Norero v. 99-105 Third Avenue Realty, LLC

In an action to recover damages for personal injuries, the plaintiff appeals, as limited by his brief, from so much of an order of the Supreme Court, Queens County (Lane, J.), dated April 18, 2011, as denied, as premature, his motion, in effect, for summary judgment on the issue of liability on the causes of action alleging violations of Labor Law § 240 (1) and § 241 (6) insofar as asserted against the defendants 99-105 Third Avenue Realty, LLC, and Bella Builders Associates, LLC.

Ordered that the order is reversed insofar as appealed from, on the law, with costs, and the plaintiffs motion, in effect, for summary judgment on the issue of liability on the causes of action alleging violations of Labor Law § 240 (1) and § 241 (6) insofar as asserted against the defendants 99-105 Third Avenue Realty, LLC, and Bella Builders Associates, LLC, is granted.

The defendant 99-105 Third Avenue Realty, LLC (hereinafter 99-105), which owned a multi-story building, engaged the defendant Bella Builders Associates, LLC (hereinafter Bella), as general contractor on a construction project at the building. Pursuant to subcontracts with Bella, the defendant Casur Corp. performed the “interior core and shell work,” and the third-party defendant, JLC Corp. (hereinafter JLC), performed asbestos removal work.
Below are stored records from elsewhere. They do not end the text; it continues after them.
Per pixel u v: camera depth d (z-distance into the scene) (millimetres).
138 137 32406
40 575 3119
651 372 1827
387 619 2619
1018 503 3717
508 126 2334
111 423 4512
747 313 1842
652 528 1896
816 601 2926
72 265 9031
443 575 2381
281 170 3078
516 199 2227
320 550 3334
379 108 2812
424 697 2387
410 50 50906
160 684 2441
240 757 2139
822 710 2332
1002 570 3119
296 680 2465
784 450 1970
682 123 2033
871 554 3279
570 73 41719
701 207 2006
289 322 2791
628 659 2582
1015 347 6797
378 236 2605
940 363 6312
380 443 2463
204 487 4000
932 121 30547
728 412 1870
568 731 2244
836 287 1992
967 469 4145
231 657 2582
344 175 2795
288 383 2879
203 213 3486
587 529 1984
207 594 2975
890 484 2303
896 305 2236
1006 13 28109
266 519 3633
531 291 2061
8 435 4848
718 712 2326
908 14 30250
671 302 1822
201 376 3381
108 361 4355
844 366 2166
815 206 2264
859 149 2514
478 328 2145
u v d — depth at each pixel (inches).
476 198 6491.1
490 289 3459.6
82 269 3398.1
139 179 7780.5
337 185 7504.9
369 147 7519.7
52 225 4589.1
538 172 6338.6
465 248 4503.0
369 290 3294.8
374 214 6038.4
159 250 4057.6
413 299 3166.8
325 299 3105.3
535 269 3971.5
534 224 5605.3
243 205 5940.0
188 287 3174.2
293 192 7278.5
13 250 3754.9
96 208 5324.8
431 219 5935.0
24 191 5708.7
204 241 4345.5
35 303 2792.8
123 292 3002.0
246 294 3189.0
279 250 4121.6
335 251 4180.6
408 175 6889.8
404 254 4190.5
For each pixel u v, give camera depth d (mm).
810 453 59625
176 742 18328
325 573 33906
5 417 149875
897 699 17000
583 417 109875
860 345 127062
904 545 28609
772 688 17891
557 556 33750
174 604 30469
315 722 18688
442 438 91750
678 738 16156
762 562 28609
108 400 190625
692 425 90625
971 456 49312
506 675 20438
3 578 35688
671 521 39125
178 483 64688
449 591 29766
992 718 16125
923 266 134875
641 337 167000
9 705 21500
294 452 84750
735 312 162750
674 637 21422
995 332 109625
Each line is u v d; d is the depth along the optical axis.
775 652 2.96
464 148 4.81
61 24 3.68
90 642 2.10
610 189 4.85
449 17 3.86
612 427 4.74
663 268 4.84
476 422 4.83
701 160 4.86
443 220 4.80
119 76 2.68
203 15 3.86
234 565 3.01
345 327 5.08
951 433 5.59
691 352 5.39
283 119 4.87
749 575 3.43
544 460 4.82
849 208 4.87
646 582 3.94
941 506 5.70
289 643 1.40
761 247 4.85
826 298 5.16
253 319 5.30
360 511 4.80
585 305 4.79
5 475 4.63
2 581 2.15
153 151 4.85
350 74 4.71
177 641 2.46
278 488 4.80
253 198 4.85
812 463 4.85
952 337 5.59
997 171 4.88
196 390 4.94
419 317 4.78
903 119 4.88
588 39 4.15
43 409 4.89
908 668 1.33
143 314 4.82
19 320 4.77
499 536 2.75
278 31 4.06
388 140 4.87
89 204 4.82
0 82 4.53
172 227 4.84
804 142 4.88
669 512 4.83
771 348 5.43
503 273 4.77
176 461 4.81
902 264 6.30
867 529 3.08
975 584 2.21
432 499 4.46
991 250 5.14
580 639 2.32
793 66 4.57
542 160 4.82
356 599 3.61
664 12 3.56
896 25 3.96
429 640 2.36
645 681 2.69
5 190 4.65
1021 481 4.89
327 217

On July 26, 2008, the plaintiff, an employee of JLC, allegedly was injured when, while working on the fifth floor of the building, he partially fell into an unprotected opening in the floor that was large enough for his body to have passed through. He commenced this action, alleging, inter alia, violations of Labor Law § 240 (1) and § 241 (6).

The plaintiff moved, in effect, for summary judgment on the issue of liability on his causes of action alleging violations of Labor Law § 240 (1) and § 241 (6) insofar as asserted against 99-105 and Bella. However, the Supreme Court, observing that certain discovery remained outstanding, denied that motion as premature.

“Labor Law § 240 (1) imposes upon owners and general contractors, and their agents, a nondelegable duty to provide safety devices necessary to protect workers from risks inherent *728in elevated work sites” (McCarthy v Turner Constr., Inc., 17 NY3d 369, 374 [2011]; see Valensisi v Greens at Half Hollow, LLC, 33 AD3d 693, 695 [2006]). To prevail on a cause of action alleging a violation of Labor Law § 240 (1), a plaintiff must establish that the statute was violated and that the violation was a proximate cause of his or her injuries (see Blake v Neighborhood Hous. Servs. of N.Y. City, 1 NY3d 280, 287-289 [2003]).

Labor Law § 241 (6) imposes upon owners and general contractors, and their agents, a nondelegable duty to provide reasonable and adequate protection and safety for workers, and to comply with the specific safety rules and regulations promulgated by the Commissioner of the Department of Labor (see Comes v New York State Elec. & Gas Corp., 82 NY2d 876, 878 [1993]; Ross v Curtis-Palmer Hydro-Elec. Co., 81 NY2d 494, 501-502 [1993]; Russin v Louis N. Picciano & Son, 54 NY2d 311, 317-318 [1981]). To prevail on a cause of action alleging a violation of Labor Law § 241 (6), a plaintiff must establish the violation of an Industrial Code provision that sets forth specific, applicable safety standards (see Ross v Curtis-Palmer Hydro-Elec. Co., 81 NY2d at 503-505).

Here, the plaintiff established, prima facie, that he was not provided with proper protection under Labor Law § 240 (1), that the failure to provide such protection also violated a specific and applicable provision of the Industrial Code (see 12 NYCRR 23-1.7 [b] [1] [i]), and that this failure was the proximate cause of his alleged injuries (see Ortiz v 164 Atl. Ave., LLC, 77 AD3d 807, 808-810 [2010]). In opposition, 99-105 and Bella failed to raise a triable issue of fact. Furthermore, contrary to their contention, the plaintiff’s motion was not premature, as they failed to demonstrate how discovery may reveal or lead to relevant evidence or that “facts essential to opposing the motion were exclusively within” another party’s “knowledge and control” (Espada v City of New York, 74 AD3d 1276, 1277 [2010]; see CPLR 3212 [f]; Naranjo v Star Corrugated Box Co., Inc., 22 AD3d 545, 545-546 [2005]).

Accordingly, the Supreme Court should have granted the plaintiffs motion, in effect, for summary judgment on the issue of liability on the causes of action alleging violations of Labor Law § 240 (1) and § 241 (6) insofar as asserted against 99-105 and Bella. Skelos, J.P., Florio, Roman and Miller, JJ., concur.